I am not a hero

In my “real” job, I’m sure as heck not a hero.  Reviewing contracts just doesn’t save a lot of lives.

When I’m at my “fun” job on the ambulance, it’s not heroism either.  It’s doing something I’m passionate about.  It’s the pride, honor, integrity, and dare I say, the compassion of providing medical care to people in the worst moments.  (Let’s face it, even if we consider it “BS,” it’s still the worst thing in our patient’s day.)  I walk into houses, businesses, and the street and see humanity at its worst.

I’m hanging out at the Texas EMS Conference this week, learning new things, renewing friendships, and making new friends.  Watching a British paramedic experiencing Texas for the first time is rather funny at times.  Driving through the Fort Worth Stockyards listening to George Strait while you explain the history of our country, our state, and the “Old West” is a perfect way to remind yourself of how special these moments are.  EMS, fire, law enforcement, and emergency medicine creates a special bond and kinship between all of us.

But allow me to digress here into the really serious current events of the day.  Ferguson, Missouri.  I’ve had a few friends who aren’t in public safety or medicine post some pretty snarky comments on Facebook about the grand jury decision, Officer Darren Wilson, and/or law enforcement in general. I won’t hector or lecture you.  All I ask is that you try to be as compassionate to your public servants as you are to the thug culture, the “oppressed” who aren’t really oppressed, the criminal underclass, and the looters.  Take it from someone who sees more than Instagram shots of the Mike Browns and Leslie Cochrans of the world — crime, homelessness, and the drug culture aren’t hip, cool, or funny.  They’re a one-way ticket to self-destruction.
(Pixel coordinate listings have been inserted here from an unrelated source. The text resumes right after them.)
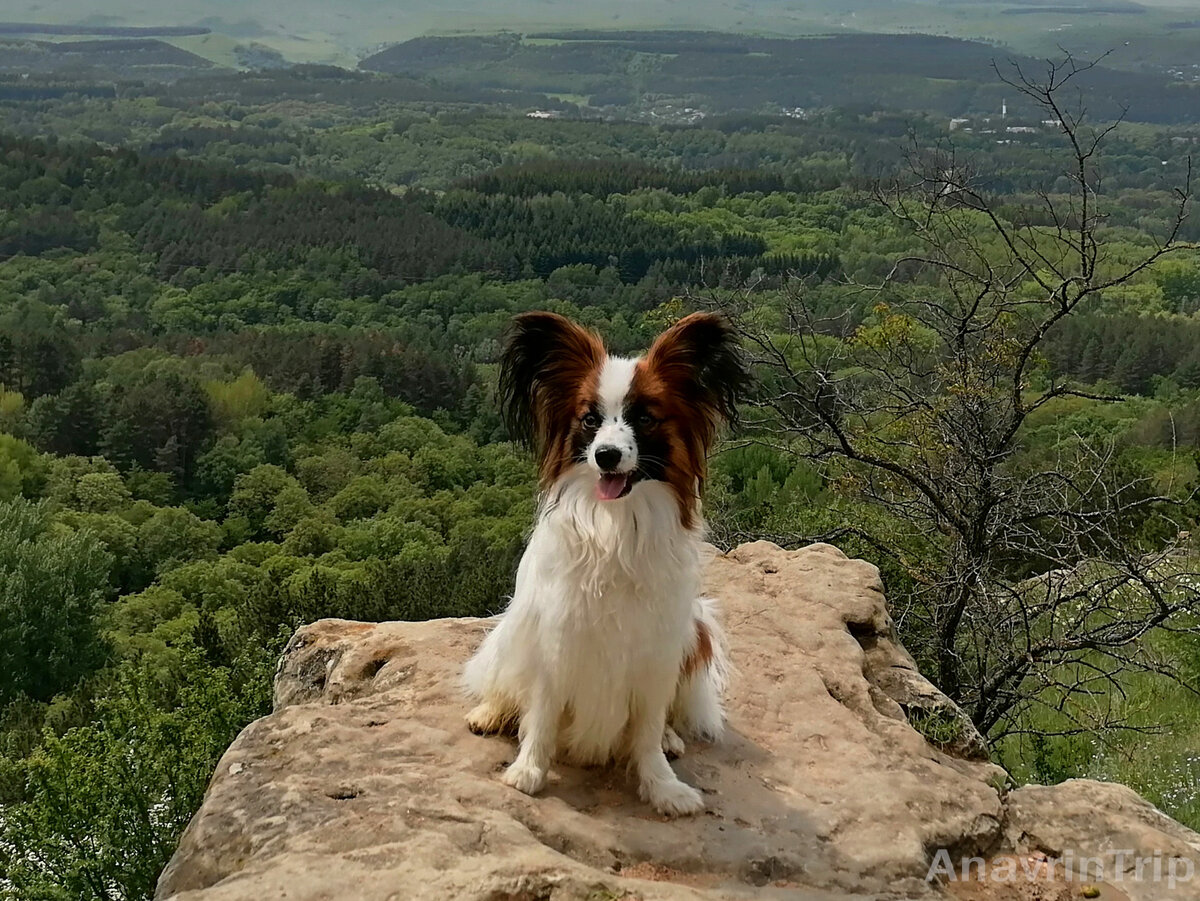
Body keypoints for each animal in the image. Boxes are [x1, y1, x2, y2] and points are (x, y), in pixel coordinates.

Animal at [460, 309, 748, 815]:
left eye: (645, 418)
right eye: (590, 420)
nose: (607, 455)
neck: (615, 525)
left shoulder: (656, 649)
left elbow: (648, 728)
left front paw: (662, 785)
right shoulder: (556, 636)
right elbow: (541, 712)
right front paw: (528, 771)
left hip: (696, 632)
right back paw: (490, 712)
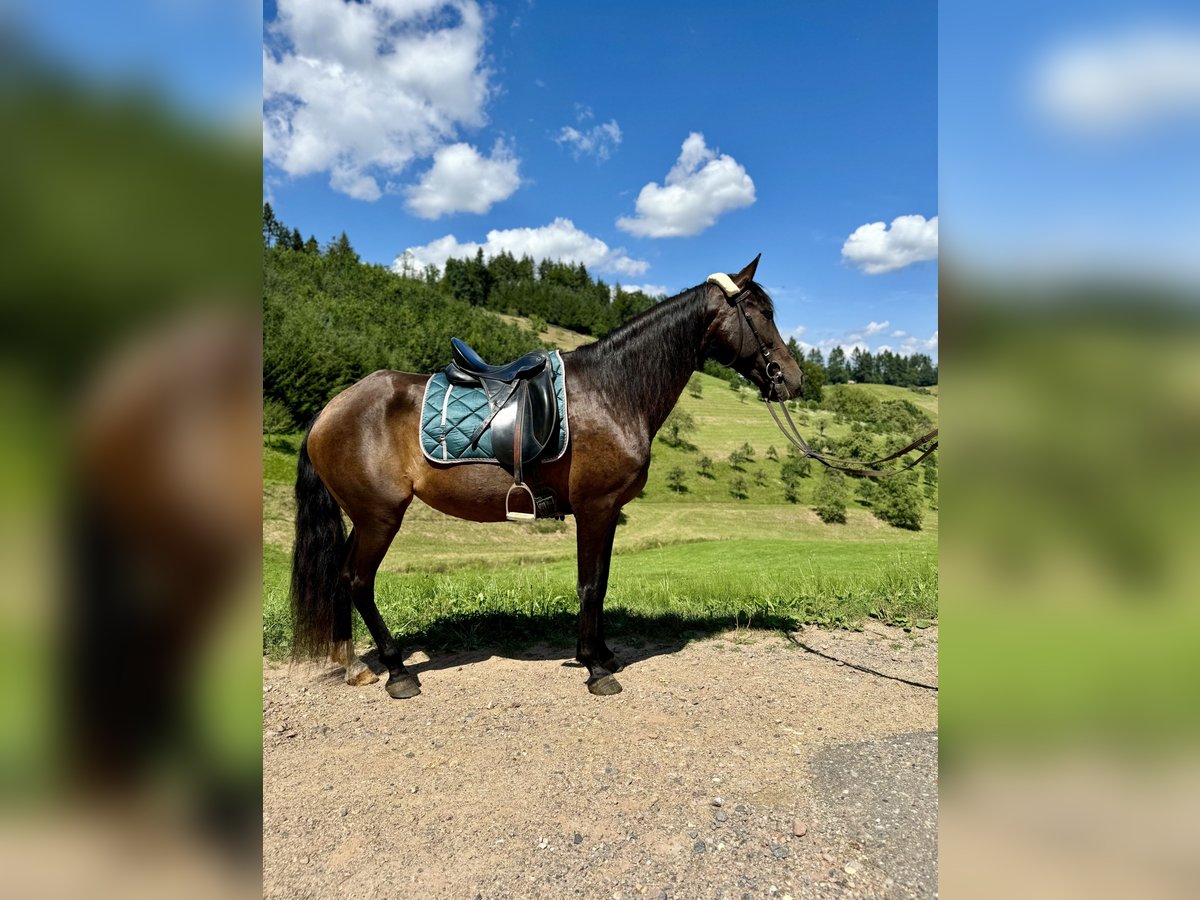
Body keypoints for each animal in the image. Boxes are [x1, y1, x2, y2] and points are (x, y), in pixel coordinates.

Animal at [288, 254, 806, 696]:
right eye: (761, 313)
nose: (793, 379)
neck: (612, 390)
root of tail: (331, 408)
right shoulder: (596, 508)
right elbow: (590, 585)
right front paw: (595, 669)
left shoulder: (606, 512)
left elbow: (600, 581)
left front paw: (602, 654)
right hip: (380, 516)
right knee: (358, 580)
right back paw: (398, 672)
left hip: (366, 517)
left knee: (341, 576)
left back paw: (355, 665)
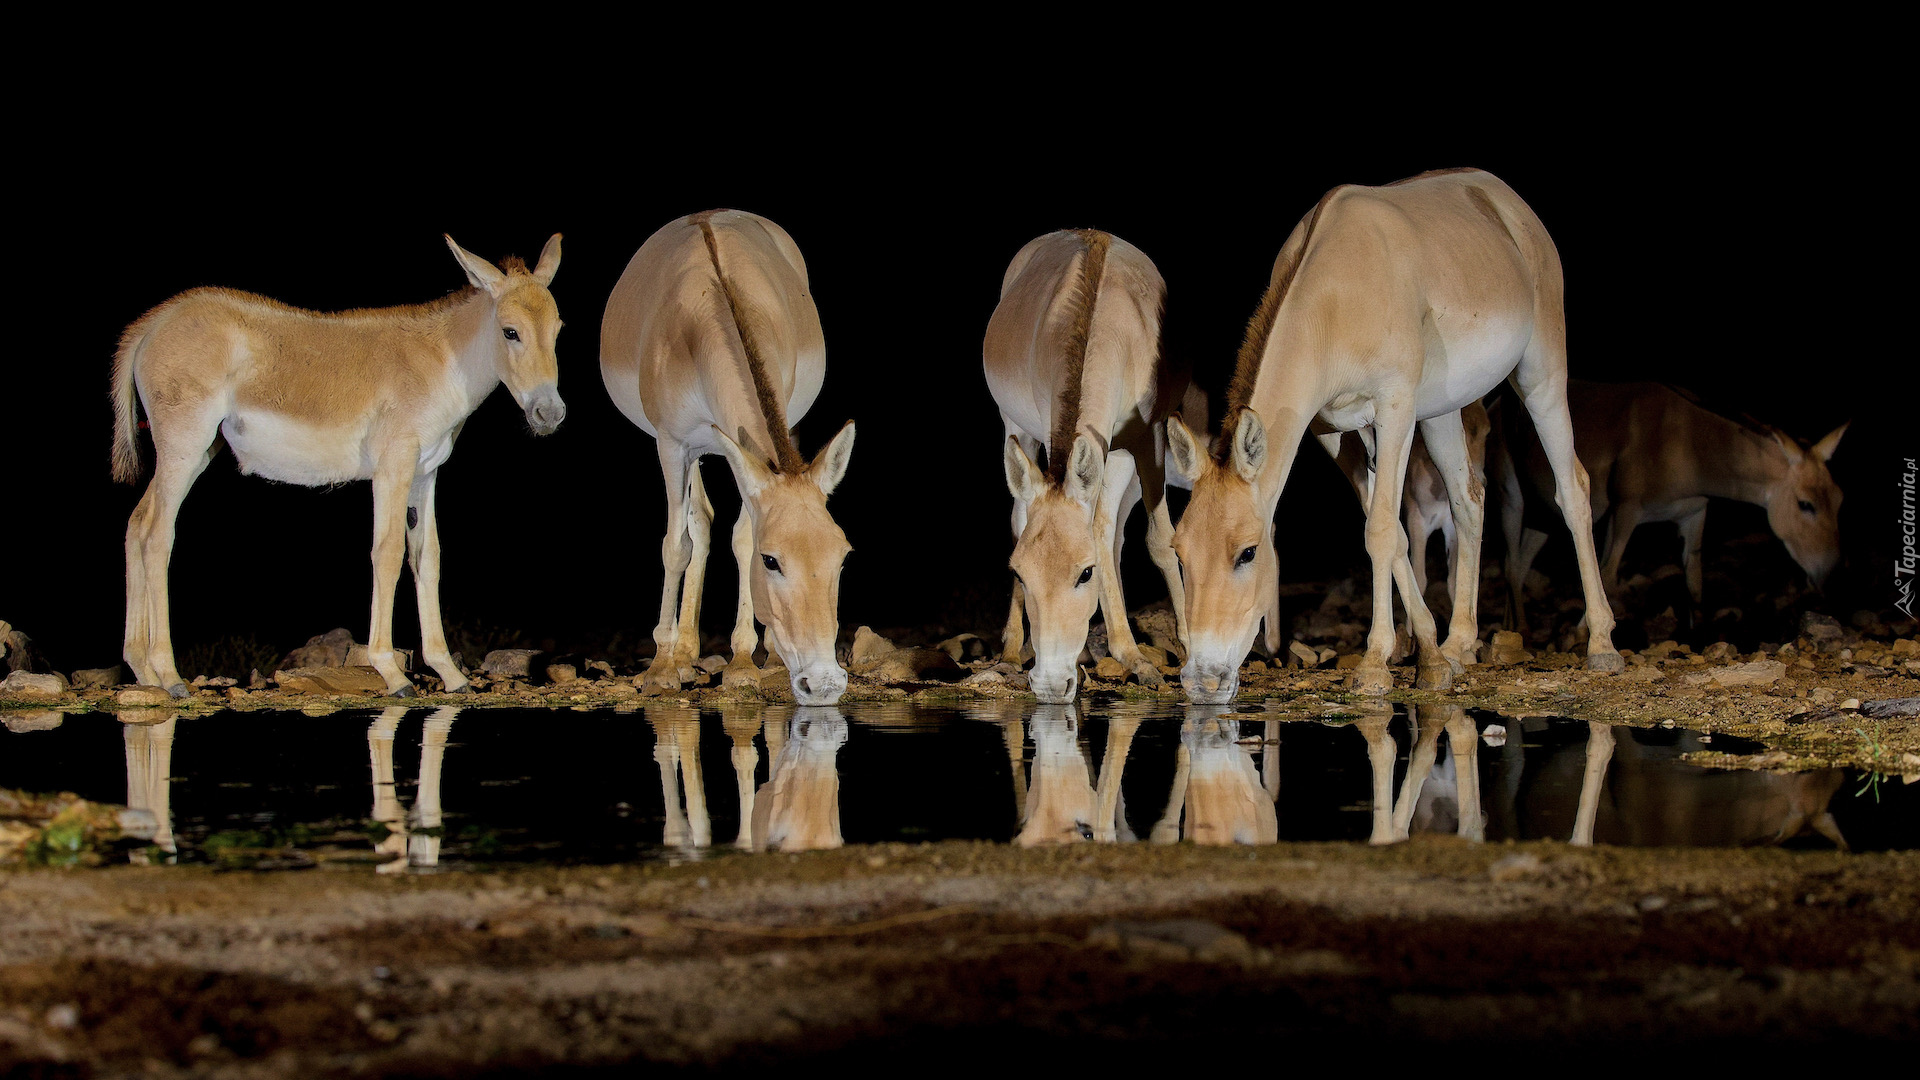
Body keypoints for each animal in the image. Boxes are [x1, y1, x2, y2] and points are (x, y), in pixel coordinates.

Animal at [111, 233, 560, 699]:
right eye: (511, 332)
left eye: (558, 330)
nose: (551, 413)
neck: (443, 361)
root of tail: (153, 323)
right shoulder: (393, 467)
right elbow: (387, 553)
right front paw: (392, 673)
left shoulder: (425, 472)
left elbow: (427, 557)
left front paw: (449, 674)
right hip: (182, 448)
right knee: (157, 537)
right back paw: (169, 675)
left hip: (193, 454)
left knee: (136, 523)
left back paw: (144, 672)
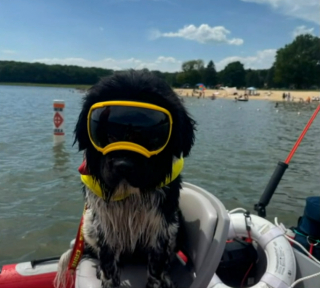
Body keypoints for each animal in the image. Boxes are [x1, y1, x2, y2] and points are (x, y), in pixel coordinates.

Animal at [54, 70, 195, 288]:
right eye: (106, 130)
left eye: (151, 133)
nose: (123, 164)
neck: (129, 194)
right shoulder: (105, 227)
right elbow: (108, 265)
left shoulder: (161, 227)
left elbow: (156, 267)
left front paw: (159, 280)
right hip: (88, 224)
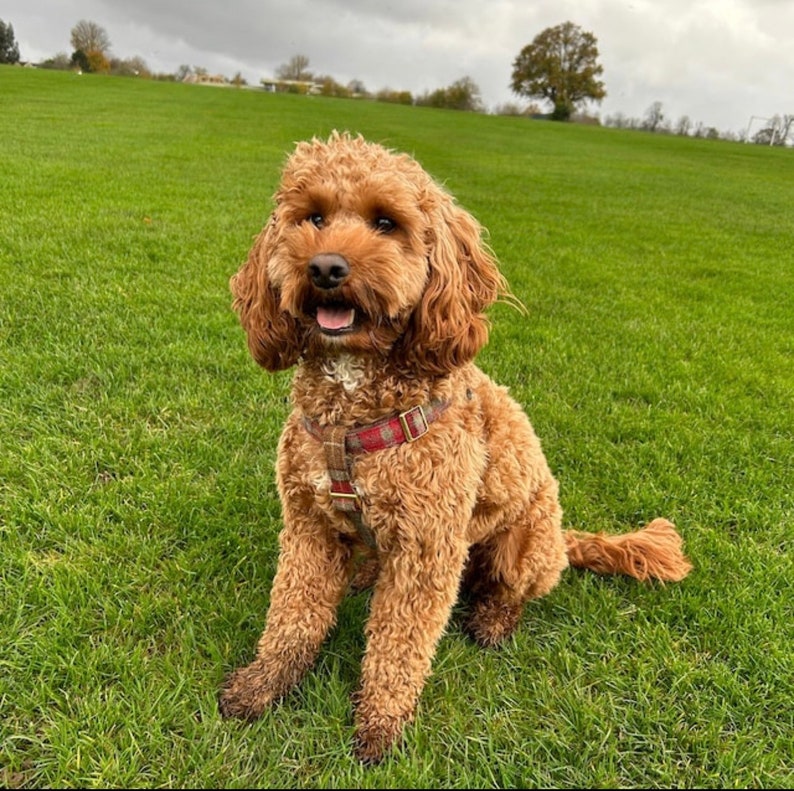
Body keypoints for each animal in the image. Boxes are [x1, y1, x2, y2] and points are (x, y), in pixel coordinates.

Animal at [217, 133, 688, 764]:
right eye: (312, 217)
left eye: (386, 222)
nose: (326, 267)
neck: (356, 400)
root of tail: (565, 538)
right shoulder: (309, 525)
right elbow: (293, 614)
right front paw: (264, 683)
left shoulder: (428, 546)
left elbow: (398, 646)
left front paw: (380, 726)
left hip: (521, 545)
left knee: (516, 590)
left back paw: (493, 619)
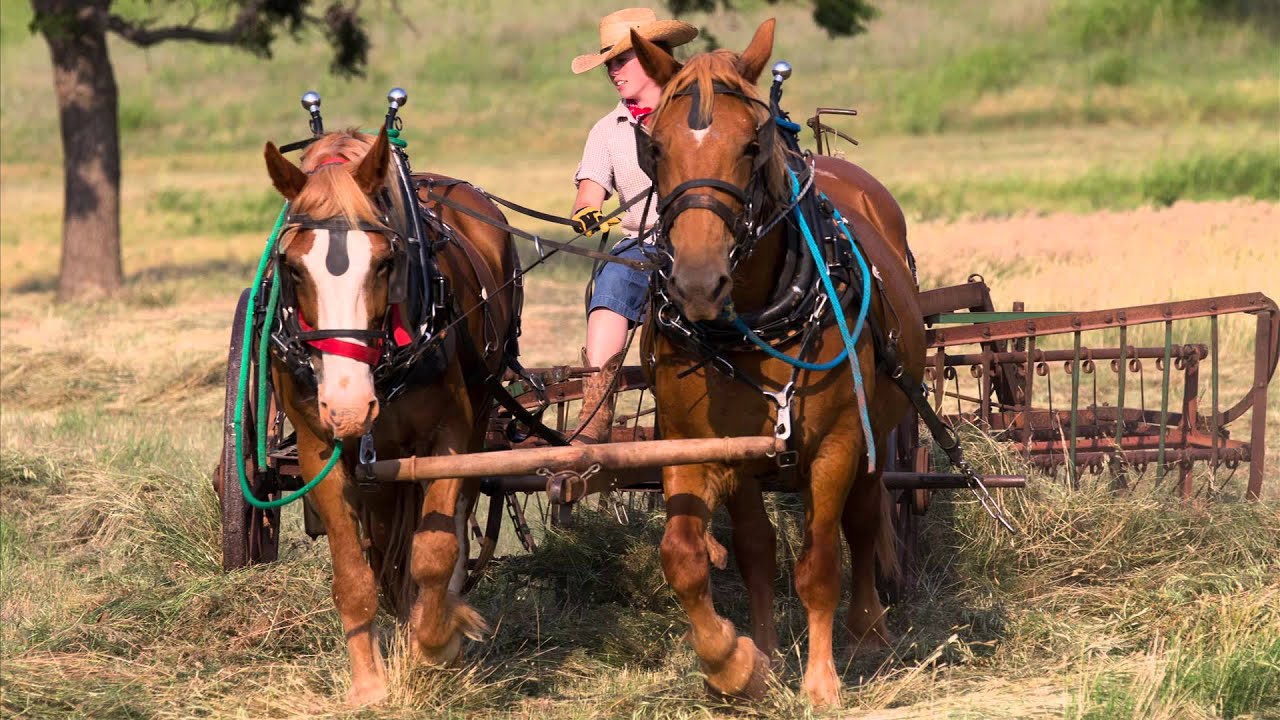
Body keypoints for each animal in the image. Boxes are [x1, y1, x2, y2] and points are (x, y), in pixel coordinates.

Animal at [261, 127, 518, 705]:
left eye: (384, 262)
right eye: (292, 268)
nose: (349, 405)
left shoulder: (450, 434)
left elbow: (435, 549)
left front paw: (434, 643)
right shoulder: (318, 447)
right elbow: (353, 572)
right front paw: (369, 684)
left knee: (455, 521)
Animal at [631, 22, 926, 707]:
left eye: (750, 144)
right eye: (654, 148)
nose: (697, 283)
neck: (751, 322)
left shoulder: (838, 443)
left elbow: (819, 565)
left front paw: (820, 681)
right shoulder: (696, 443)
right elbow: (697, 556)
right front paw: (741, 663)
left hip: (875, 430)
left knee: (864, 521)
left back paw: (869, 629)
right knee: (761, 548)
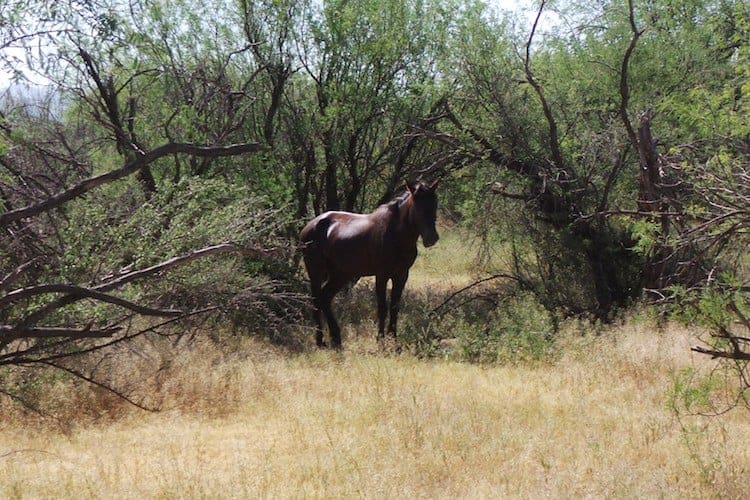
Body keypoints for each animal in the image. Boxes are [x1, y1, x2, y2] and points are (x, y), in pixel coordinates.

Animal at [300, 179, 440, 348]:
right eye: (417, 207)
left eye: (435, 204)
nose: (431, 238)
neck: (396, 235)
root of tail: (309, 226)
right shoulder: (382, 275)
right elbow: (382, 308)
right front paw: (380, 340)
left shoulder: (401, 275)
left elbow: (395, 308)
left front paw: (393, 340)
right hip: (316, 271)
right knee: (316, 301)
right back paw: (320, 340)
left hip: (340, 275)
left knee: (325, 298)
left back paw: (336, 337)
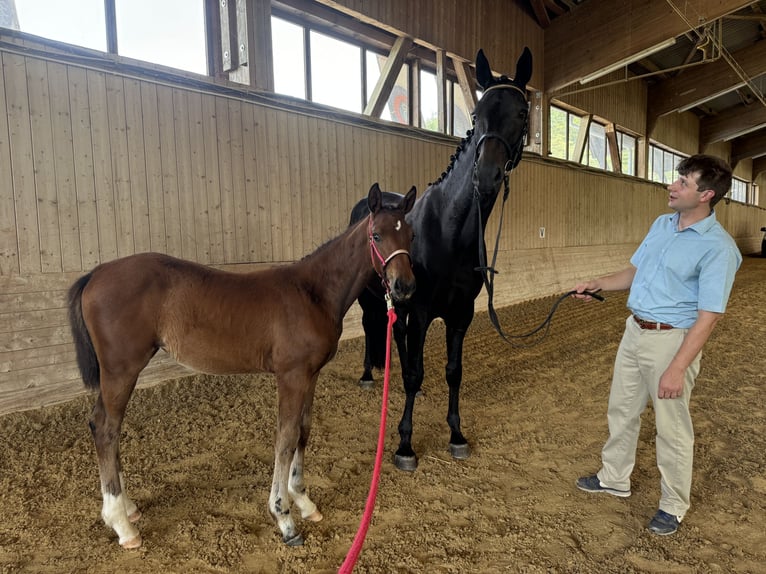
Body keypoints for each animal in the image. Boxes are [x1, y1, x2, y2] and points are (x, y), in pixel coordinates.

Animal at [70, 183, 420, 548]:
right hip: (121, 371)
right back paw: (122, 525)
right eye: (377, 235)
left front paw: (304, 502)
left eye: (410, 234)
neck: (313, 292)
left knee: (103, 425)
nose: (405, 286)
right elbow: (285, 437)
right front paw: (284, 518)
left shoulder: (311, 375)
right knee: (107, 429)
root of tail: (94, 274)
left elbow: (304, 431)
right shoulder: (291, 376)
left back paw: (128, 508)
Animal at [352, 48, 532, 472]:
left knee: (396, 337)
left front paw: (456, 434)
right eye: (477, 113)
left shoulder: (459, 314)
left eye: (521, 112)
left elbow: (454, 372)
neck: (450, 232)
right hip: (371, 298)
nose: (487, 175)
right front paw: (405, 444)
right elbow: (416, 374)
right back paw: (368, 375)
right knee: (371, 327)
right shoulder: (420, 311)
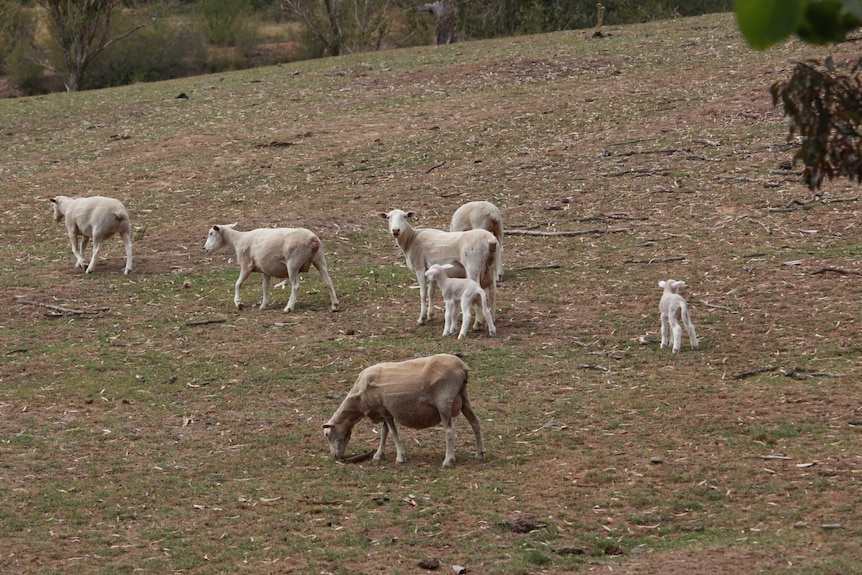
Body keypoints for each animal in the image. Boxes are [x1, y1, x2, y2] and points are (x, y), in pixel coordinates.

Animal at [204, 225, 340, 316]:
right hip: (319, 259)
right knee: (328, 281)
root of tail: (312, 239)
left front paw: (238, 303)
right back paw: (334, 305)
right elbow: (264, 287)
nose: (205, 248)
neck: (238, 239)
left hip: (293, 263)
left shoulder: (246, 265)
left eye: (211, 233)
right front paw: (264, 305)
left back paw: (288, 308)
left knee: (295, 286)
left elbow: (237, 283)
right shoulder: (266, 270)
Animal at [324, 354, 486, 470]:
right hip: (464, 397)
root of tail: (462, 367)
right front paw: (379, 455)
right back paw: (480, 454)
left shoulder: (384, 410)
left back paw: (448, 461)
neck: (358, 400)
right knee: (475, 423)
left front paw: (400, 457)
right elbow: (384, 432)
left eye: (327, 435)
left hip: (444, 401)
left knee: (450, 430)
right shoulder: (385, 411)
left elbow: (392, 432)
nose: (335, 456)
You have a right to those opinions.  The “uncool” people that you mock protect your rights to be hip, liberal, and oh so cool. Me?  I have the right to unfriend you.

Thanks for listening.  I’ll try to be funnier in the next blog.

Comments

  1. Mike Smertka says:

    I think some ride along time would considerably alter the perception of many of the comments.

  2. Couldn’t agree more. The things occurring last night and today are awful and inexcusable. For those who feel he was guilty, how are they any worse than they assume he is? I personally stand behind Officer Wilson. The thugs destroyed livelihoods. They took everything from small business owners. They shot guns out of car windows with no regards to who those bullets hit. I’m apalled and embarrassed to call them Americans. They are no better than the terrorists who attacked America on Sept. 11th.

  3. 2 year LEO here, 35 years ago. The public gives us props every single day, from nods to offers of coffee to pay with benefits (small though they sometimes seem) to standing O’s at holidays. And they give us shit too, sometimes more deserved than others, though many of my former colleagues seemed to feel that they were never wrong.

    When cops have been systematically oppressed (systematically, folks, not by you personally), then we can talk about evening up. Does that make rioting right. Hell, no. But it makes it understandable. When you have tried everything else, what will you do?